EXERCISE GOAL: Nothing but the lines from the one containing "pyautogui.rightClick(460, 385)" through the last line of the records belongs in the answer, copied exactly and with the pictures left out.

DATA IN THIS EXERCISE:
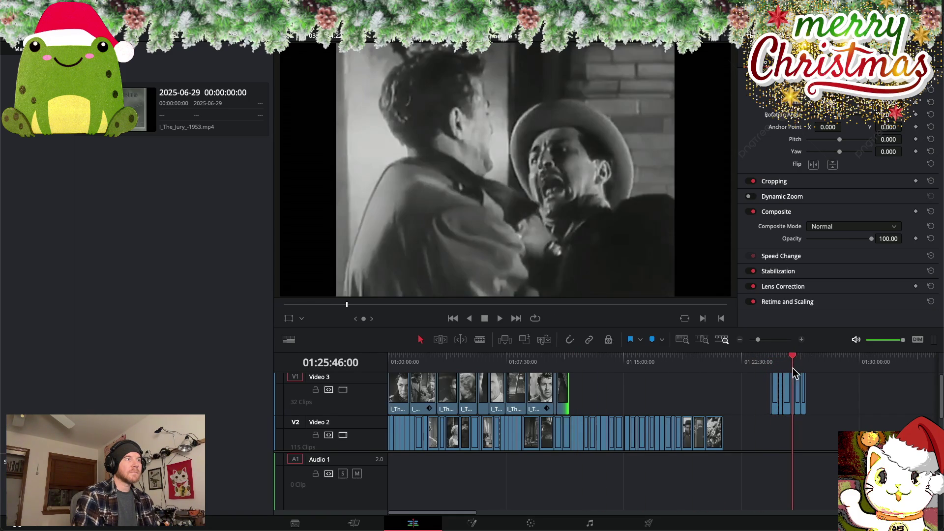
pyautogui.moveTo(797, 374)
pyautogui.mouseDown()
pyautogui.moveTo(809, 375)
pyautogui.moveTo(772, 374)
pyautogui.moveTo(770, 360)
pyautogui.moveTo(792, 362)
pyautogui.mouseUp()
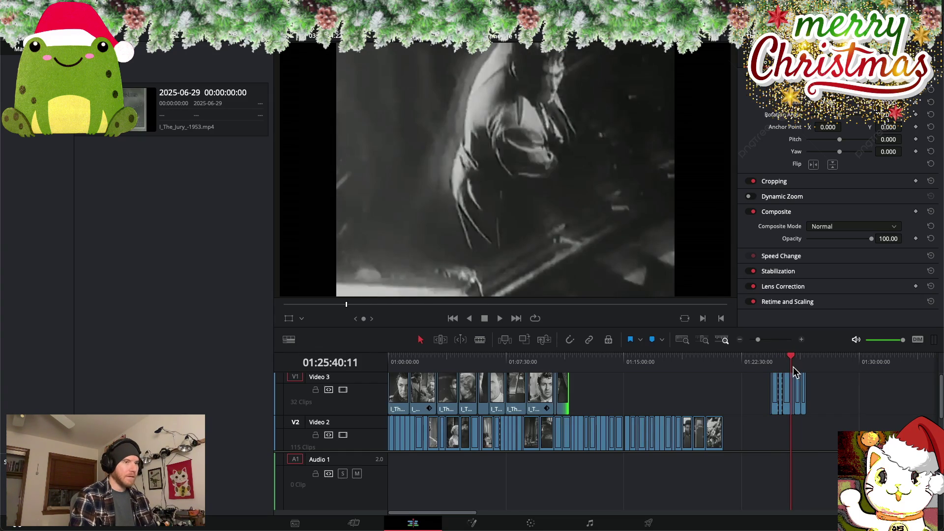
# Play the later clips, then drag the short clip left to about 01:21:39
pyautogui.press('ctrl+equal')
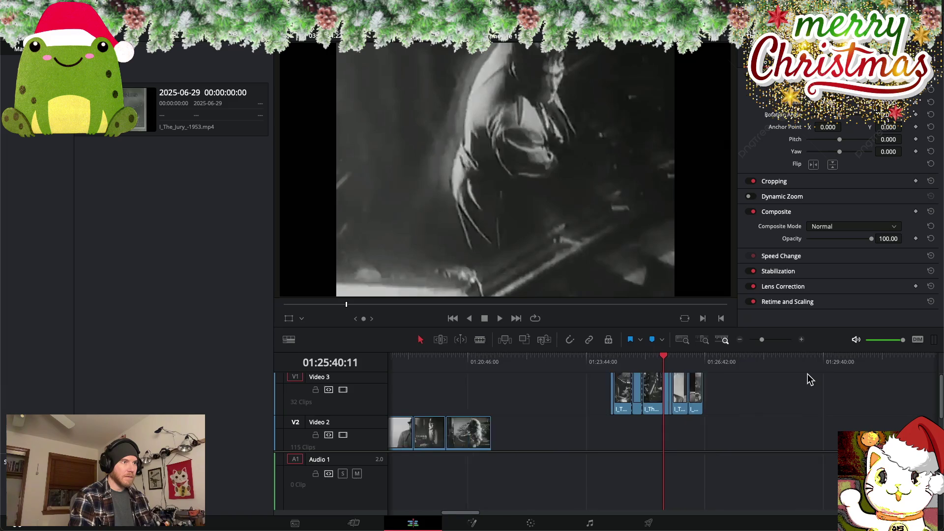
pyautogui.press('space')
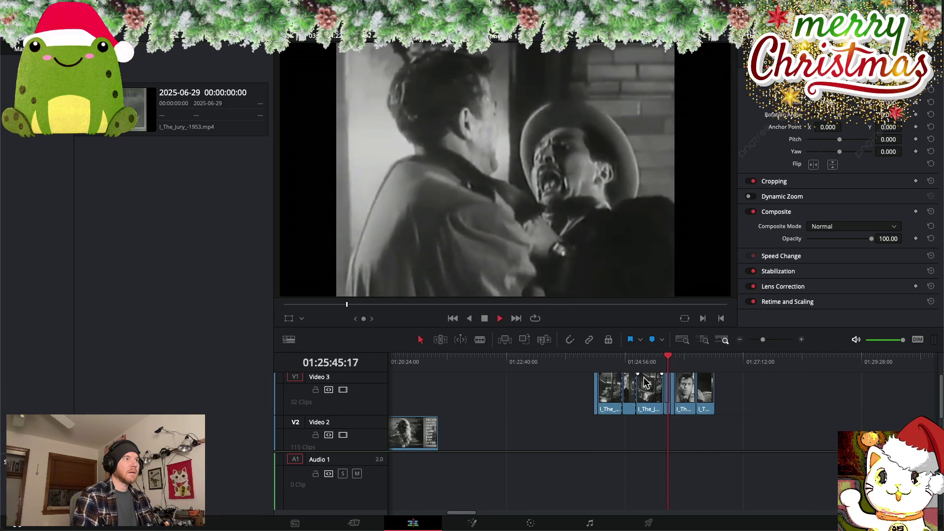
pyautogui.moveTo(657, 356); pyautogui.dragTo(665, 355)
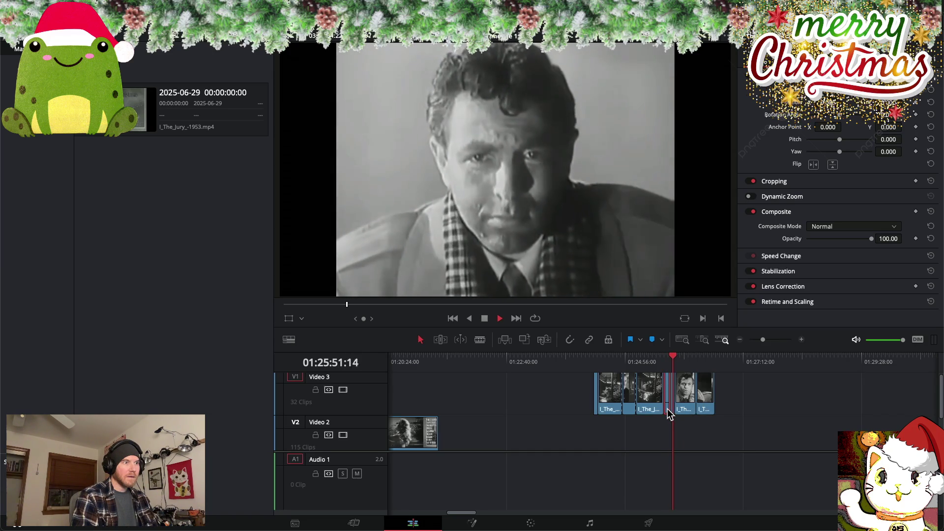
pyautogui.scroll(1, 669, 414)
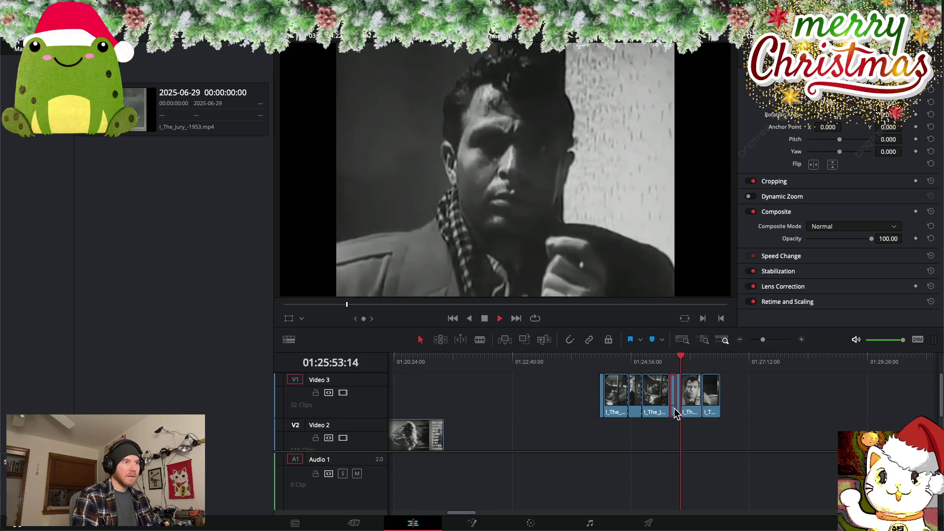
pyautogui.moveTo(668, 415); pyautogui.dragTo(462, 409)
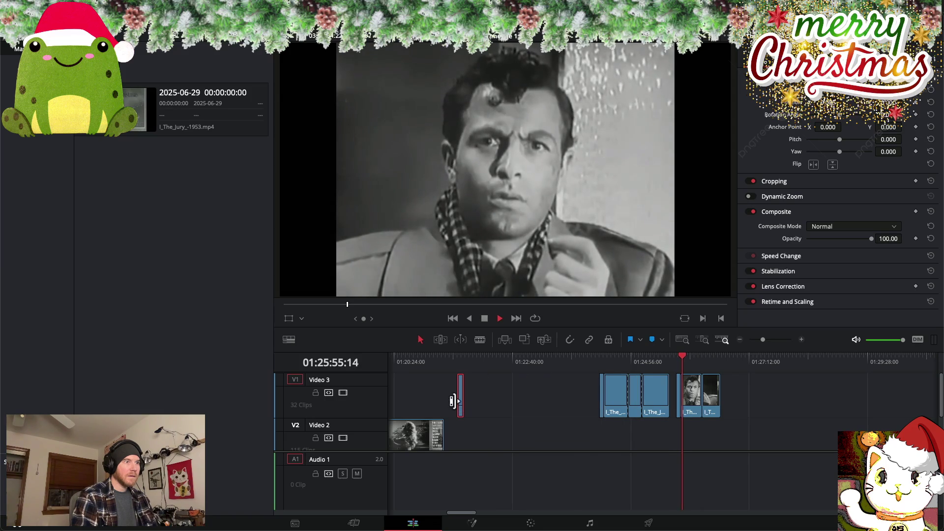
pyautogui.moveTo(682, 359); pyautogui.dragTo(459, 354)
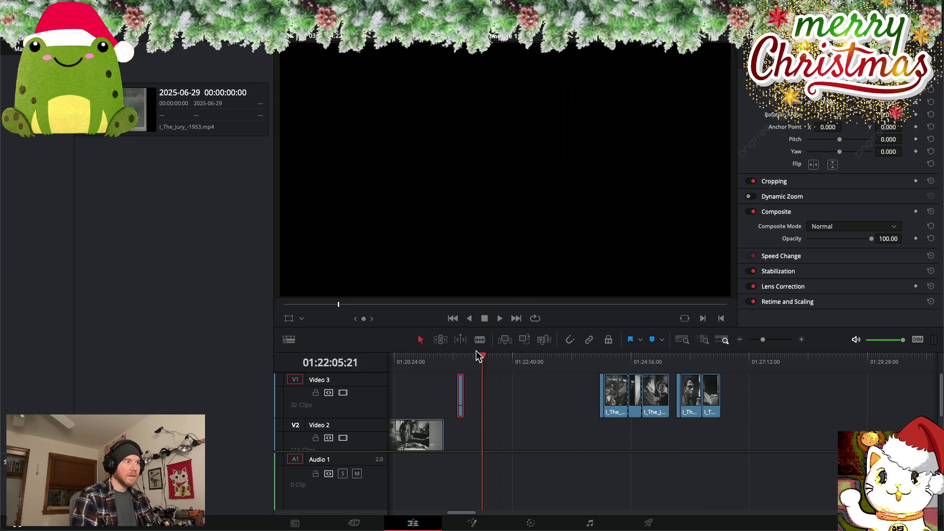
# Set the thin clip near 01:21:40 to 25% speed with Change Clip Speed
pyautogui.rightClick(460, 385)
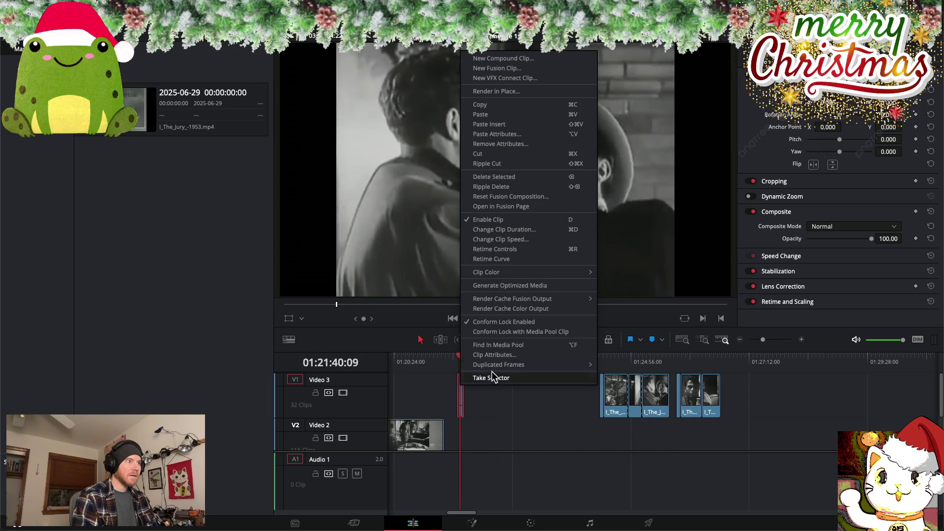
pyautogui.click(523, 239)
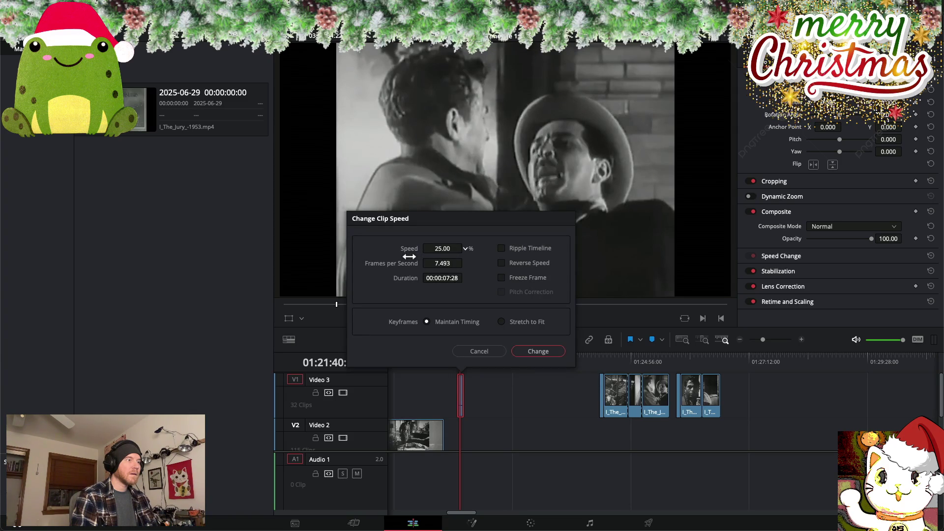
pyautogui.click(538, 351)
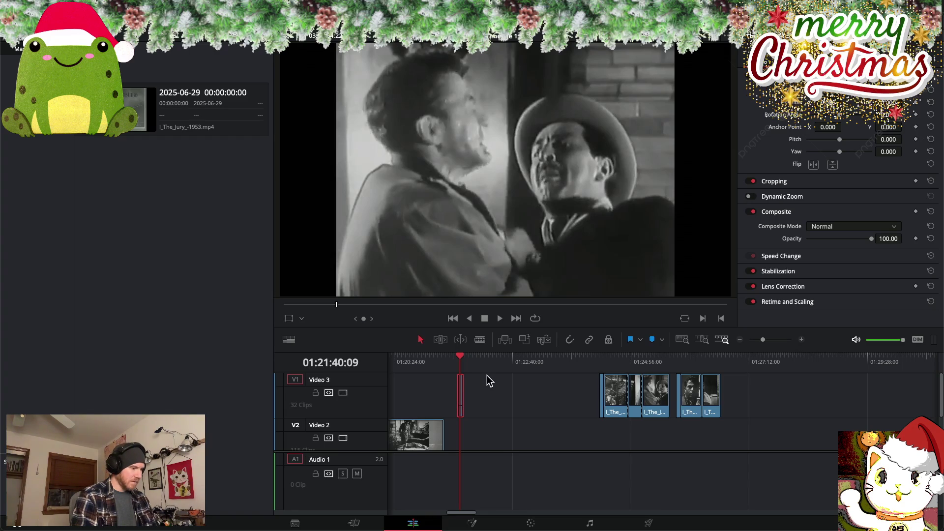
pyautogui.hscroll(-2, 487, 376)
pyautogui.hscroll(-3, 538, 391)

TASK RESPONSE:
pyautogui.rightClick(460, 385)
pyautogui.click(523, 239)
pyautogui.click(538, 351)
pyautogui.hscroll(-2, 487, 376)
pyautogui.hscroll(-3, 538, 391)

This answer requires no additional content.